WILLY (calling into the kitchen): Yes! Yes. Coming! It’s very smart, you realize that, don’t you, sweetheart? Even Ben sees it. I gotta go, baby. ‘By! ‘By! (Going over to Ben, almost dancing.) Imagine? When the mail comes he’ll be ahead of Bernard again!
BEN: A perfect proposition all around.
WILLY: Did you see how he cried to me? Oh, if I could kiss him, Ben!
BEN: Time, William, time!
WILLY: Oh, Ben, I always knew one way or another we were gonna make it, Biff and I!
BEN (looking at his watch): The boat. We’ll be late. (He moves
slowly off into the darkness.)
WILLY (elegiacally, turning to the house): Now when you kick off, boy, I want a seventy-yard boot, and get right down the field under the ball, and when you hit, hit low and hit hard, because it’s important, boy. (He swings around and faces the audience.)
There’s all kinds of important people in the stands, and the
first thing you know... (Suddenly realizing he is alone.) Ben! Ben, where do I... ? (He makes a sudden movement of search.) Ben, how do I... ?
LINDA (calling): Willy, you coming up?
WILLY (uttering a gasp of fear, whirling about as if to quiet her): Sh! (He turns around as if to find his way; sounds, faces, voices, seem to be swarming in upon him and he flicks at them, crying.) Sh! Sh! (Suddenly music, faint and high, stops him. It rises in intensity, almost to an unbearable scream.
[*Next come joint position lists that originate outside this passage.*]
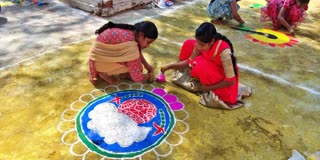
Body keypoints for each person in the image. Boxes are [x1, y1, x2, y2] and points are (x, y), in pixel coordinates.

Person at [160, 22, 248, 109]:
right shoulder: (201, 43)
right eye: (198, 43)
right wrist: (169, 66)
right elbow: (189, 61)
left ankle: (206, 83)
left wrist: (208, 88)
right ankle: (201, 78)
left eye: (201, 45)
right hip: (212, 68)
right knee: (189, 44)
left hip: (224, 82)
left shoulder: (224, 52)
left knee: (200, 64)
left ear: (212, 41)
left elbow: (230, 81)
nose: (198, 47)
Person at [88, 21, 158, 85]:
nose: (148, 46)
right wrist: (149, 76)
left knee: (138, 67)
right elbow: (138, 78)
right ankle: (103, 72)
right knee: (137, 69)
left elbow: (137, 52)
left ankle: (123, 74)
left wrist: (146, 65)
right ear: (141, 35)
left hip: (98, 59)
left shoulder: (132, 32)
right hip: (97, 62)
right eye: (148, 42)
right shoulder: (131, 46)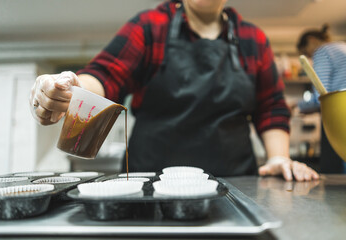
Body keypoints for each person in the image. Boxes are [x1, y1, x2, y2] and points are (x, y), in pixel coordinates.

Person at [30, 0, 319, 181]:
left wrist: (278, 156)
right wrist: (71, 89)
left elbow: (271, 108)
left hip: (234, 186)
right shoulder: (150, 26)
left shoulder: (252, 38)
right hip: (149, 185)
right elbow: (106, 76)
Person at [297, 24, 346, 174]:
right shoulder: (341, 46)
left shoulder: (322, 51)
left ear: (312, 40)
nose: (311, 57)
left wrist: (298, 106)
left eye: (307, 53)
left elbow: (321, 95)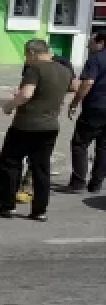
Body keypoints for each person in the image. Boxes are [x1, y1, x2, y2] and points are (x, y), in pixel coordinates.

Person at [0, 39, 76, 222]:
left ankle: (7, 206)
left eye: (26, 55)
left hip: (26, 126)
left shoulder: (35, 69)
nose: (26, 59)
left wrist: (9, 106)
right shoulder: (65, 70)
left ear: (32, 53)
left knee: (9, 163)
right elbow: (74, 87)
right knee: (41, 169)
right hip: (50, 127)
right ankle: (39, 211)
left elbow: (27, 94)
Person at [61, 31, 106, 194]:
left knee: (80, 143)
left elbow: (87, 83)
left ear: (101, 42)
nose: (88, 46)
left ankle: (78, 183)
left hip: (95, 108)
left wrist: (74, 103)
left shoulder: (95, 59)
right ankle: (96, 184)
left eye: (91, 42)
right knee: (104, 147)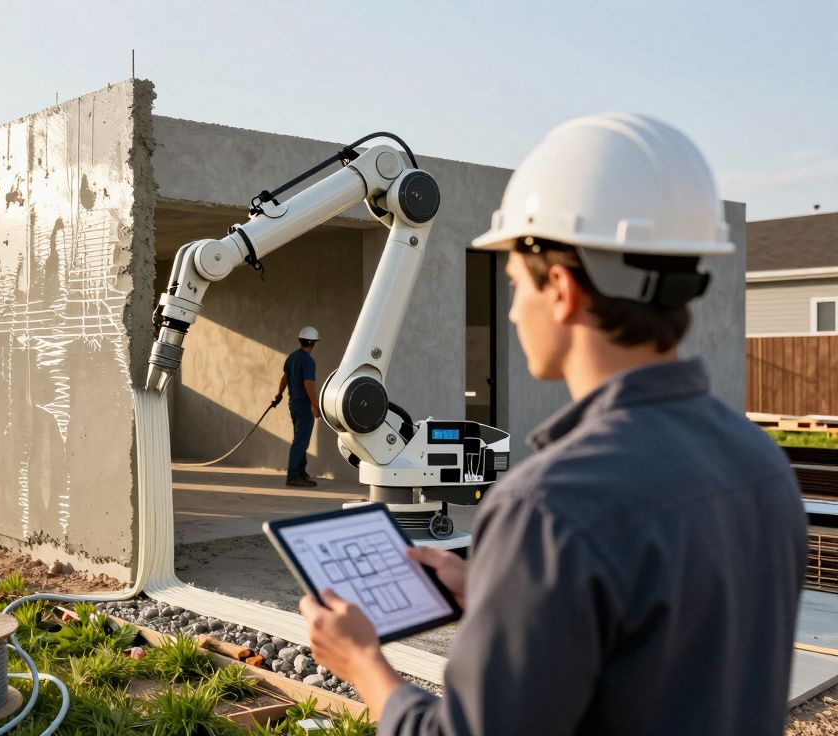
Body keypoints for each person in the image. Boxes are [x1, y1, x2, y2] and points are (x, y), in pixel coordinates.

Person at [299, 114, 806, 734]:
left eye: (515, 284)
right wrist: (503, 594)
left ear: (562, 289)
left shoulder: (547, 508)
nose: (513, 312)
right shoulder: (762, 465)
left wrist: (363, 663)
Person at [276, 326, 321, 487]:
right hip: (304, 405)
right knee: (301, 441)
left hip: (293, 404)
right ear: (313, 343)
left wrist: (279, 395)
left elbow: (284, 378)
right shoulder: (308, 361)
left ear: (300, 340)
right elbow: (308, 383)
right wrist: (315, 405)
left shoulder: (292, 357)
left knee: (299, 439)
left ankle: (301, 472)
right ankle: (293, 475)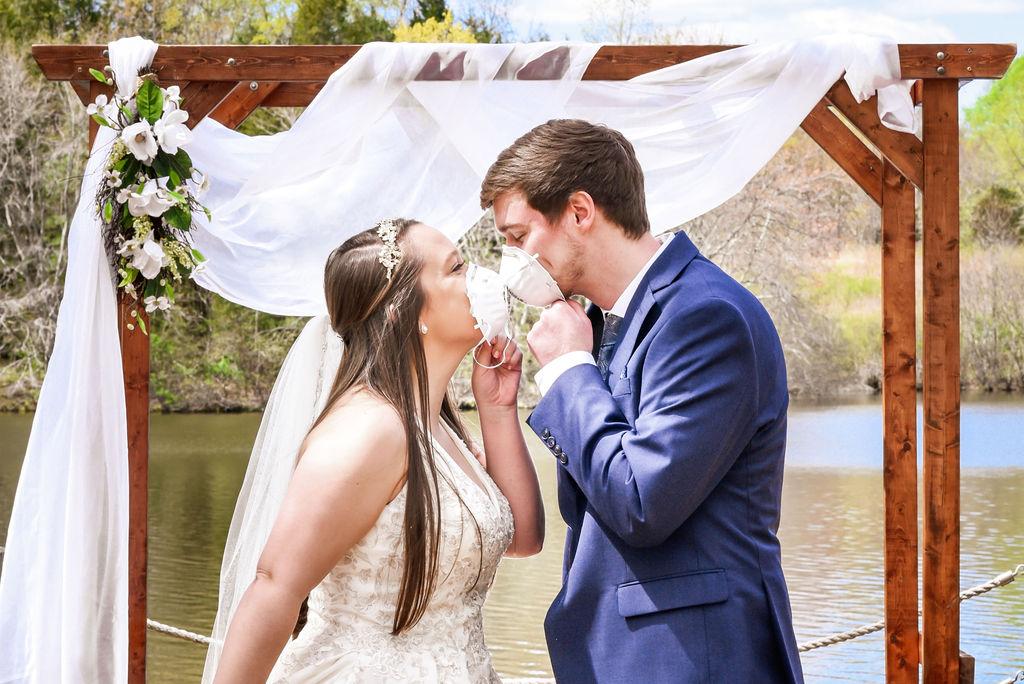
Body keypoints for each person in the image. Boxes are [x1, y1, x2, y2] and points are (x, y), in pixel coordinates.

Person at [481, 119, 805, 683]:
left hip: (691, 660)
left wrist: (566, 371)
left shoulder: (705, 316)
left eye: (517, 237)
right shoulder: (604, 323)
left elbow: (641, 501)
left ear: (580, 212)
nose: (512, 260)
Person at [208, 218, 544, 682]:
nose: (480, 277)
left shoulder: (439, 426)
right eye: (456, 268)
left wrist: (498, 409)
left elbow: (524, 539)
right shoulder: (368, 429)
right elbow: (274, 586)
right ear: (402, 311)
He goes up and down on his toes, and rushes off around the house.) Shhh! LINDA: Willy?
(There is no answer. Linda waits. Biff gets up off his bed. He is still in his clothes. Happy sits up. Biff stands listening.) LINDA (with real fear): Willy, answer me! Willy!
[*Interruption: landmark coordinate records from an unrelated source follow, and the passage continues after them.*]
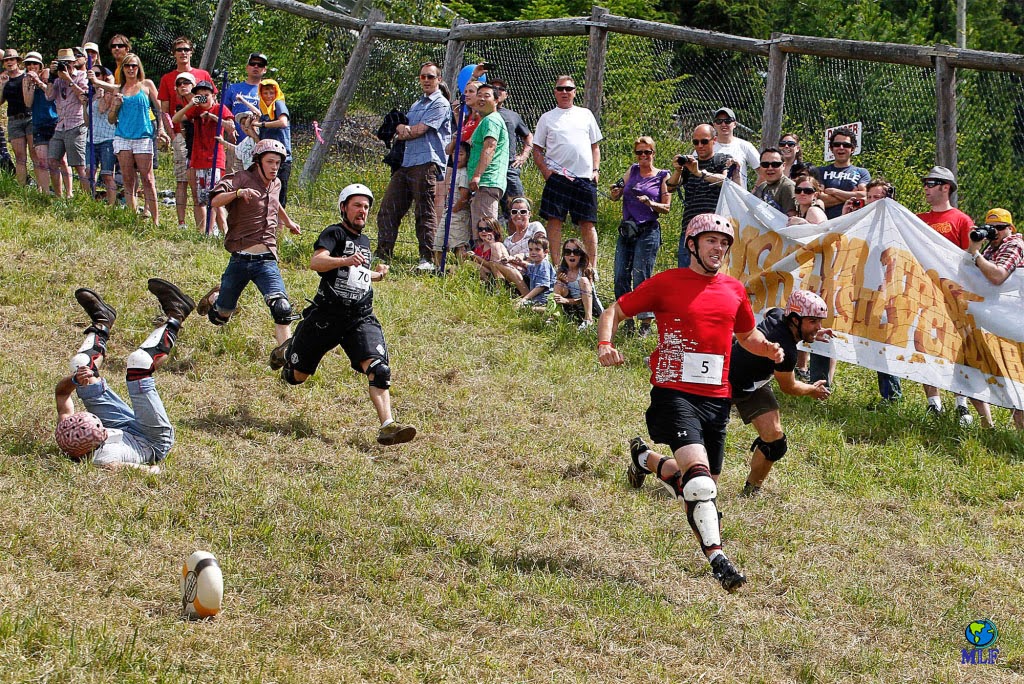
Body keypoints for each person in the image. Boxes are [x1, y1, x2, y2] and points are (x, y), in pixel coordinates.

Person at [598, 213, 785, 592]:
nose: (719, 248)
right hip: (674, 393)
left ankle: (644, 459)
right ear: (692, 245)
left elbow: (747, 336)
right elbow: (614, 310)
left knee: (700, 486)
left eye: (724, 243)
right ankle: (719, 560)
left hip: (716, 401)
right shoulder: (667, 282)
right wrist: (605, 343)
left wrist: (768, 348)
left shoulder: (734, 290)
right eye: (711, 241)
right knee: (700, 487)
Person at [269, 184, 417, 446]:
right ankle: (288, 350)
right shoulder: (334, 233)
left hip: (359, 317)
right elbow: (317, 262)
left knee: (379, 369)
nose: (363, 211)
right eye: (357, 205)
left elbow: (357, 274)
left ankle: (388, 426)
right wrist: (344, 260)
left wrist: (378, 275)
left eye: (366, 207)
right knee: (295, 377)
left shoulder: (365, 242)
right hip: (325, 317)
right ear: (343, 207)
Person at [53, 279, 195, 473]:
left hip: (119, 426)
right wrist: (147, 469)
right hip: (151, 440)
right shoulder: (103, 458)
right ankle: (177, 313)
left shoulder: (67, 432)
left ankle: (102, 322)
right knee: (139, 363)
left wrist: (75, 380)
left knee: (80, 365)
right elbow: (150, 470)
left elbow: (62, 394)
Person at [199, 139, 302, 351]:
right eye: (270, 162)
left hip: (266, 260)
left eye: (278, 163)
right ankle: (216, 297)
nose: (274, 167)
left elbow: (274, 202)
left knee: (282, 309)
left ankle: (286, 358)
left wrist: (289, 222)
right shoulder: (241, 178)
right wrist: (238, 193)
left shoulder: (276, 183)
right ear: (258, 161)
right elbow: (215, 201)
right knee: (220, 317)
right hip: (240, 258)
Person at [916, 166, 991, 426]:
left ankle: (961, 402)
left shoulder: (961, 220)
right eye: (925, 183)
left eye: (931, 183)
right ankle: (933, 403)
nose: (925, 188)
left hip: (953, 297)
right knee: (925, 345)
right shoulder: (918, 219)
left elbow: (971, 259)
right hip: (923, 293)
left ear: (945, 187)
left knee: (957, 349)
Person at [376, 61, 452, 270]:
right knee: (388, 208)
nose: (426, 80)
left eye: (430, 76)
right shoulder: (416, 104)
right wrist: (402, 127)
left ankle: (427, 259)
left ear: (439, 80)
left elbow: (419, 130)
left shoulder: (441, 103)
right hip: (405, 162)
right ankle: (382, 254)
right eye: (423, 76)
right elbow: (407, 130)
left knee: (424, 211)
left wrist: (401, 129)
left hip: (427, 162)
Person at [532, 75, 603, 273]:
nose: (565, 92)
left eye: (568, 89)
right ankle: (557, 267)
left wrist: (595, 170)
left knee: (588, 223)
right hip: (558, 179)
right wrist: (546, 172)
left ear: (575, 92)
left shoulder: (586, 114)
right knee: (554, 221)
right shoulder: (547, 117)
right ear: (555, 92)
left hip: (584, 178)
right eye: (561, 89)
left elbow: (595, 146)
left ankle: (592, 267)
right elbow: (536, 149)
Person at [842, 177, 903, 404]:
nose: (872, 201)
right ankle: (886, 395)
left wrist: (886, 290)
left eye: (878, 197)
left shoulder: (893, 226)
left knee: (882, 345)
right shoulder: (863, 223)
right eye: (869, 197)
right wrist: (846, 215)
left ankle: (893, 396)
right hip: (860, 293)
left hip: (882, 295)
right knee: (868, 345)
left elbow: (893, 262)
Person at [966, 207, 1024, 430]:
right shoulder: (990, 247)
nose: (995, 232)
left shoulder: (1015, 244)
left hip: (1014, 327)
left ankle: (1019, 438)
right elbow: (967, 272)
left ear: (1010, 228)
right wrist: (974, 246)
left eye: (1000, 228)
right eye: (991, 229)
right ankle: (987, 426)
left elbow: (998, 276)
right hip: (993, 323)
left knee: (1016, 383)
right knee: (967, 369)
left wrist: (976, 254)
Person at [90, 54, 164, 223]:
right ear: (122, 69)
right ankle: (132, 216)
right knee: (128, 178)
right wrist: (115, 106)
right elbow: (111, 119)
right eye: (127, 66)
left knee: (148, 179)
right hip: (122, 137)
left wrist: (161, 129)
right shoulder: (119, 89)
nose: (131, 69)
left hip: (143, 137)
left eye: (134, 65)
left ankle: (155, 220)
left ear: (139, 68)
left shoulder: (147, 85)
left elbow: (160, 109)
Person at [609, 135, 670, 336]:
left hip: (648, 230)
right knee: (620, 274)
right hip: (628, 229)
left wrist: (650, 203)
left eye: (647, 152)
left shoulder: (663, 176)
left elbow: (667, 207)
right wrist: (615, 192)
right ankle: (626, 318)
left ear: (653, 153)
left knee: (640, 275)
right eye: (639, 152)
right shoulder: (633, 170)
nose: (643, 156)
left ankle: (645, 322)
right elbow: (616, 193)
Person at [666, 124, 732, 267]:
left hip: (714, 229)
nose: (700, 146)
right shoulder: (689, 165)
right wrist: (678, 170)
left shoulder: (722, 160)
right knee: (686, 273)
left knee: (711, 271)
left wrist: (699, 173)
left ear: (714, 140)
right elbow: (670, 187)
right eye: (696, 142)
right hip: (690, 228)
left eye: (704, 141)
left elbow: (725, 181)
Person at [173, 79, 235, 234]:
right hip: (198, 160)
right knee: (202, 198)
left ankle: (217, 230)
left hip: (215, 159)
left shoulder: (220, 108)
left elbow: (230, 127)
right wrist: (190, 104)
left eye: (206, 95)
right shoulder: (195, 110)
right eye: (200, 96)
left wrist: (212, 117)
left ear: (213, 95)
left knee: (215, 197)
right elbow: (175, 119)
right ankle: (206, 231)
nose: (203, 98)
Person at [46, 47, 90, 197]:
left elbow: (84, 96)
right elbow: (49, 96)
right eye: (62, 63)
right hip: (60, 125)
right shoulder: (57, 79)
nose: (66, 66)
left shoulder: (82, 76)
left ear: (73, 63)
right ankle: (59, 196)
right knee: (52, 161)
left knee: (79, 165)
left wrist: (69, 80)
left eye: (68, 63)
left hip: (76, 124)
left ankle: (86, 198)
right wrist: (52, 77)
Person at [467, 83, 509, 231]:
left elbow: (490, 146)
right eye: (479, 95)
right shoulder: (486, 120)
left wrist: (477, 175)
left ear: (496, 101)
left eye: (487, 96)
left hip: (487, 182)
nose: (482, 99)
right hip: (486, 183)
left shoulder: (491, 120)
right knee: (481, 232)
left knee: (486, 232)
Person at [489, 78, 533, 219]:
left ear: (506, 95)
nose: (497, 91)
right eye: (493, 88)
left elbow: (528, 136)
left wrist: (524, 155)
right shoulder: (480, 112)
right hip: (487, 168)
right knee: (487, 211)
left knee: (517, 208)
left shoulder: (513, 115)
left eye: (501, 89)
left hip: (509, 167)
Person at [162, 71, 197, 227]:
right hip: (183, 142)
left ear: (193, 85)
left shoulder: (202, 98)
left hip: (201, 144)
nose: (183, 86)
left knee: (200, 185)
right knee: (181, 181)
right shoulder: (179, 104)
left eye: (186, 83)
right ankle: (181, 222)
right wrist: (173, 137)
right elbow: (174, 118)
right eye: (179, 84)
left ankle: (206, 224)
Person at [223, 53, 267, 174]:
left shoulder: (268, 91)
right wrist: (229, 129)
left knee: (257, 177)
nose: (256, 66)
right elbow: (224, 112)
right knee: (234, 177)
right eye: (253, 63)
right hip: (236, 142)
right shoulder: (233, 88)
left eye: (260, 65)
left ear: (265, 69)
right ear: (247, 67)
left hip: (258, 142)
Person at [22, 52, 57, 194]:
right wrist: (30, 84)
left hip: (54, 121)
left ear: (40, 65)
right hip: (38, 123)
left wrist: (38, 81)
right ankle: (46, 193)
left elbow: (50, 94)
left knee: (58, 161)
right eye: (29, 64)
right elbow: (28, 103)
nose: (32, 66)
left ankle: (62, 194)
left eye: (35, 63)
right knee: (42, 160)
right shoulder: (26, 79)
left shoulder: (48, 75)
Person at [433, 140, 472, 267]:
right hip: (448, 213)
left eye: (461, 154)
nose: (457, 157)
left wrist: (454, 209)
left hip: (458, 214)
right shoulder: (454, 172)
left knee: (459, 244)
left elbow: (464, 196)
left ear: (467, 156)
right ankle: (439, 268)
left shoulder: (464, 173)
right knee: (438, 242)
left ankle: (463, 269)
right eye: (454, 154)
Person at [819, 127, 869, 220]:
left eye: (846, 145)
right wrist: (852, 195)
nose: (841, 148)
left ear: (852, 149)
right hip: (827, 223)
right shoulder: (820, 171)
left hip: (853, 222)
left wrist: (835, 192)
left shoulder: (862, 172)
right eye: (837, 144)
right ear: (831, 148)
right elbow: (820, 199)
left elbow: (865, 196)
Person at [87, 65, 118, 205]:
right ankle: (89, 201)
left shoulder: (109, 93)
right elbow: (87, 120)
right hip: (91, 139)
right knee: (89, 172)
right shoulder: (90, 94)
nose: (93, 77)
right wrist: (85, 103)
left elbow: (101, 109)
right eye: (91, 74)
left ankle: (111, 205)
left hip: (107, 139)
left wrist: (100, 91)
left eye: (97, 74)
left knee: (107, 174)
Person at [553, 238, 601, 329]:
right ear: (564, 255)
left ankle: (588, 320)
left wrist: (566, 300)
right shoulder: (562, 271)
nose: (572, 255)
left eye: (576, 252)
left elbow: (589, 297)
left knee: (583, 280)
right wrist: (562, 283)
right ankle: (554, 316)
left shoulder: (585, 270)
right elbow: (558, 294)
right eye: (567, 252)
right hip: (570, 309)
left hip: (587, 308)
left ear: (581, 255)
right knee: (558, 283)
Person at [0, 49, 30, 185]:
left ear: (18, 61)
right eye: (6, 60)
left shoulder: (26, 75)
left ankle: (42, 188)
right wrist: (2, 85)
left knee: (36, 154)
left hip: (29, 117)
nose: (9, 62)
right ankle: (22, 187)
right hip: (14, 119)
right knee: (20, 157)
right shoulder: (3, 79)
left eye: (12, 59)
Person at [711, 106, 759, 188]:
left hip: (737, 195)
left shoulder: (745, 146)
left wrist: (753, 193)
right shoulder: (706, 145)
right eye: (719, 121)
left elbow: (763, 172)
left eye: (728, 121)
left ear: (735, 124)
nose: (723, 124)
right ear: (714, 125)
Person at [515, 236, 557, 308]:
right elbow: (528, 266)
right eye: (530, 250)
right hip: (537, 299)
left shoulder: (544, 264)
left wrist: (525, 298)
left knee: (520, 307)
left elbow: (541, 286)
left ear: (546, 252)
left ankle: (546, 309)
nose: (533, 252)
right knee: (515, 304)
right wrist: (519, 261)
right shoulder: (536, 265)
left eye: (537, 249)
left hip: (544, 299)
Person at [752, 147, 796, 216]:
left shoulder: (787, 187)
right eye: (765, 164)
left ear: (783, 166)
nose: (770, 168)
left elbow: (791, 217)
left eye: (775, 164)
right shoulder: (762, 187)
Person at [470, 217, 510, 285]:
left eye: (488, 229)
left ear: (495, 231)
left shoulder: (498, 246)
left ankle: (492, 285)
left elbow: (495, 265)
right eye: (480, 229)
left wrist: (475, 257)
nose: (483, 231)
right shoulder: (478, 249)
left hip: (497, 276)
(There is the sound of a car starting and moving away at full speed.)
BIFF (rushing down the stairs): Pop!
(As the car speeds off, the music crashes down in a frenzy of sound, which becomes the soft pulsation of a single cello string. Biff slowly returns to his bedroom. He and Happy gravely don their jackets. Linda slowly walks out of her room. The music has developed into a dead march. The leaves of day are appearing over everything. Charley and Bernard, somberly dressed, appear and knock on the kitchen door. Biff and Happy slowly descend the stairs to the kitchen as Charley and Bernard enter. All stop a moment when Linda, in clothes of mourning, bearing a little bunch of roses, comes through the draped doorway into the kitchen. She goes to Charley and takes his arm. Now all move toward the audience, through the wall-line of the kitchen. At the limit of the apron, Linda lays down the flowers, kneels, and sits back on her heels. All stare down at the grave.)